Earlier this year, Canadians were polled on their opinion of income splitting. A modest 57 per cent supported the idea, with 20 per cent on the fence — and the extent to which the average Canadian understands this policy proposal is questionable. As debates continue both in Parliament and in the media, Canadians have two good reasons to pay attention: the government’s income splitting policy is regressive, and it adversely impacts women.

Although the federal government has altered its income splitting policy to appease some of its more major critics, this policy continues to encourages a ‘one-earner’ family model. Households that will benefit the most are still those in which only one individual is employed, allowing that individual to pass off a significant proportion of their income to a stay-at-home partner. Single parent and sole-earner families, many of whom make less than $50,000, will comparatively see little benefit.

To add to that, income splitting benefits only a small minority of dual earner families, as it only impacts couples whose incomes fall into very different tax brackets – and so, for example, if both parents are low-income earners, such as policy would not help them at all. The Canadian Centre for Policy Alternatives (CCPA) found that the bottom 60 per cent of Canadian families (those making $56,000 or less) would likely receive only $50 under this scheme, while the richest 5 per cent of families (those making over $147,000) would see benefits of $1,100 on average.

Harper’s income splitting policy also bears implications for women in the labour force. A recent study released in the Harvard Business Review suggests that men continue to see themselves in the breadwinner role, while women continue to be seen as the caregivers. Given that the lower earner in a household is typically the woman, income splitting provides incentives for women to continue to work fewer hours or at a lower rate than their male counterparts (in order for their spouse to transfer any “excess” income and save on income tax). Indeed, C.D. Howe’s original study found the policy to be gender biased, imposing barriers for working women and for women returning to work.

If the federal government is indeed concerned with supporting families with children, continued investment in universal child care could provide much greater equity to families in achieving this goal than an income splitting policy.

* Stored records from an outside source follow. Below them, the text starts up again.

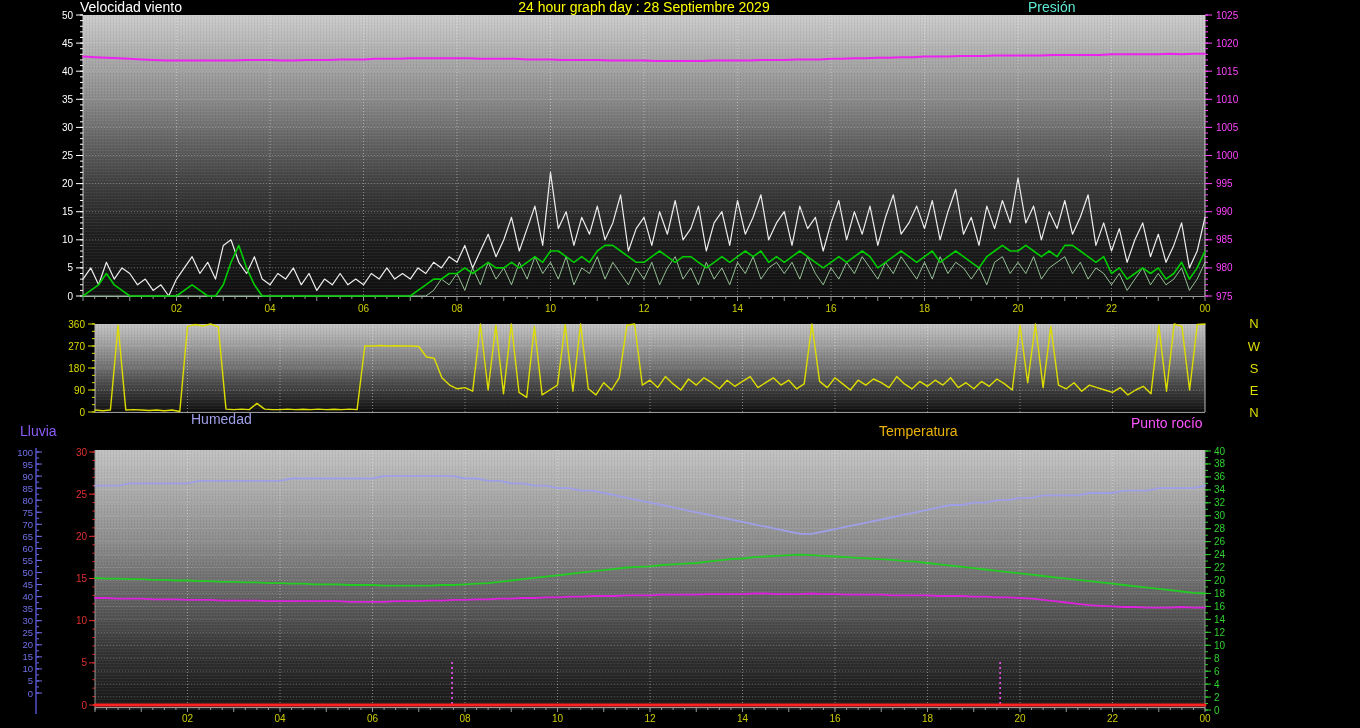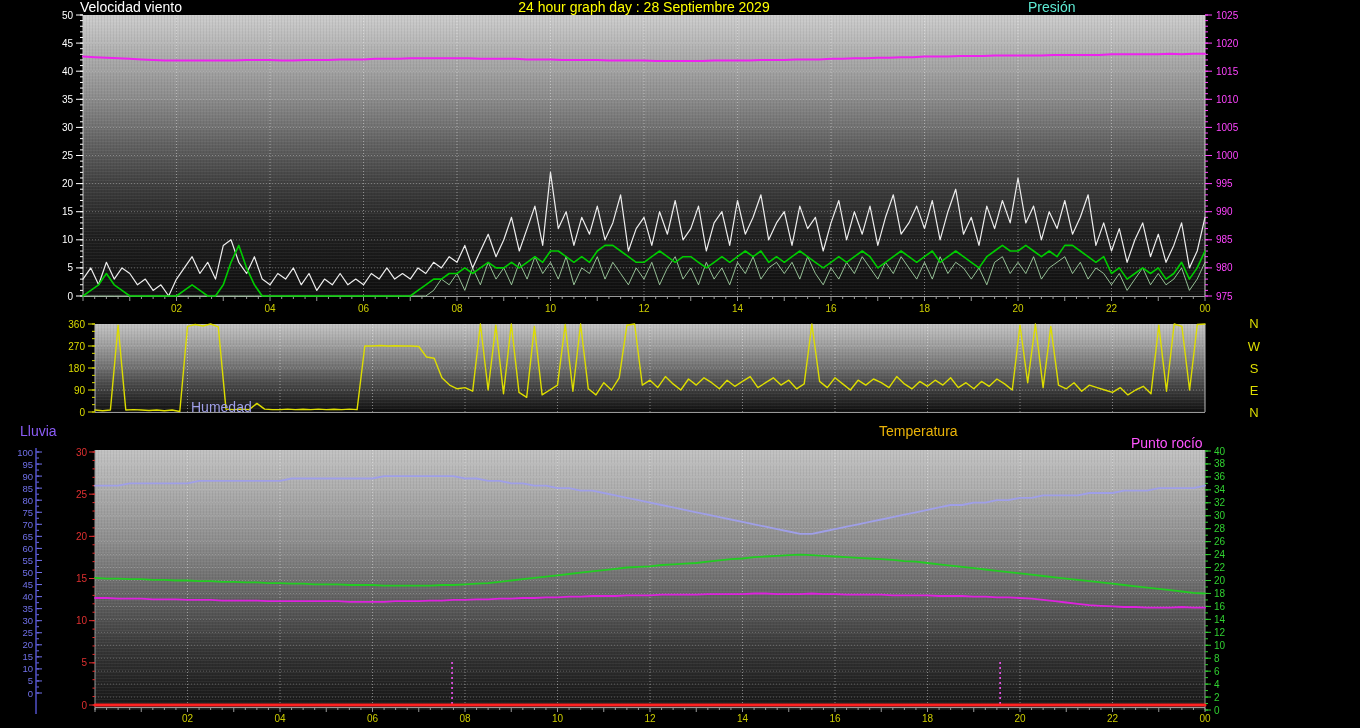--- a/index.html
+++ b/index.html
@@ -728,23 +728,23 @@
         <polyline points="95.0,598.0 106.6,598.0 118.1,598.6 129.7,598.6 141.3,598.6 152.8,599.3 164.4,599.3 175.9,599.3 187.5,599.9 199.1,599.9 210.6,599.9 222.2,600.6 233.8,600.6 245.3,600.6 256.9,600.6 268.4,601.2 280.0,601.2 291.6,601.2 303.1,601.2 314.7,601.2 326.3,601.2 337.8,601.2 349.4,601.9 360.9,601.9 372.5,601.9 384.1,601.9 395.6,601.2 407.2,601.2 418.8,601.2 430.3,600.6 441.9,600.6 453.4,599.9 465.0,599.9 476.6,599.3 488.1,599.3 499.7,598.6 511.3,598.6 522.8,598.0 534.4,598.0 545.9,597.3 557.5,597.3 569.1,596.7 580.6,596.7 592.2,596.0 603.8,596.0 615.3,596.0 626.9,595.4 638.4,595.4 650.0,595.4 661.6,594.7 673.1,594.7 684.7,594.7 696.3,594.7 707.8,594.1 719.4,594.1 730.9,594.1 742.5,594.1 754.1,593.5 765.6,593.5 777.2,594.1 788.8,594.1 800.3,594.1 811.9,593.5 823.4,594.1 835.0,594.1 846.6,594.7 858.1,594.7 869.7,594.7 881.3,594.7 892.8,595.4 904.4,595.4 915.9,595.4 927.5,595.4 939.1,596.0 950.6,596.0 962.2,596.0 973.8,596.7 985.3,596.7 996.9,597.3 1008.4,597.3 1020.0,598.0 1031.6,598.6 1043.1,599.9 1054.7,601.2 1066.3,602.5 1077.8,603.8 1089.4,605.1 1100.9,605.8 1112.5,606.4 1124.1,607.0 1135.6,607.0 1147.2,607.7 1158.8,607.7 1170.3,607.7 1181.9,607.0 1193.4,607.7 1205.0,607.7" fill="none" stroke="#dd22dd" stroke-width="1.8" stroke-linejoin="round" stroke-linecap="round"></polyline>
         <polyline points="95.0,705.0 1205.0,705.0" fill="none" stroke="#ff2222" stroke-width="3" stroke-linejoin="round" stroke-linecap="round"></polyline>
       </g>
     </svg>
 
   <span class="lbl" style="left:80px;top:0;color:#ffffff">Velocidad viento</span>
   <span class="lbl" style="left:83px;top:0;width:1122px;text-align:center;color:#ffff00">24 hour graph day : 28 Septiembre 2029</span>
   <span class="lbl" style="left:1028px;top:0;color:#5eead4">Presión</span>
 
   <span class="lbl" style="left:20px;top:424px;color:#8b5cf6">Lluvia</span>
-  <span class="lbl" style="left:191px;top:400px;color:#9f9fe8">Humedad</span>
+  <span class="lbl" style="left:191px;top:412px;color:#9f9fe8">Humedad</span>
   <span class="lbl" style="left:879px;top:424px;color:#eab308">Temperatura</span>
-  <span class="lbl" style="left:1131px;top:436px;color:#ff55ff">Punto rocío</span>
+  <span class="lbl" style="left:1131px;top:416px;color:#ff55ff">Punto rocío</span>
 
   <span class="sun-lbl" style="left:423px;top:712px">Sun Rise</span>
   <span class="sun-lbl" style="left:982px;top:712px">Sun Set</span>
 
   <span class="compass" style="top:317px">N</span>
   <span class="compass" style="top:340px">W</span>
   <span class="compass" style="top:362px">S</span>
   <span class="compass" style="top:384px">E</span>
   <span class="compass" style="top:406px">N</span>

This would particularly benefit low-income families, as both parents would be more likely to work and contribute earnings. Here, the government could look to Quebec as a model, where a universal program has reduced childcare costs to a mere $7 per day.

An objective of greater equity is difficult to justify given that income splitting is estimated to have no benefit for 85 per cent of Canadian households. A policy aimed at assisting families through tax breaks that has no effect — or potentially even a negative effect — on already vulnerable populations, such as low-income families, single parents and working mothers, must be reconsidered. Even former Conservative Finance Minister Jim Flaherty showed skepticism about income splitting in 2013. Going forward, the federal government must carefully consider the implications and risks of such a policy.

Cayla Baarda is a 2016 Master of Public Policy candidate at the School of Public Policy and Governance, University of Toronto. She holds a Bachelors degree in International Development from Guelph University with a specialization in Political Economy and Administrative Change. Cayla recently worked as a researcher with a social start-up in Copenhagen, Denmark. Her main areas of policy interest include education policy and foreign policy.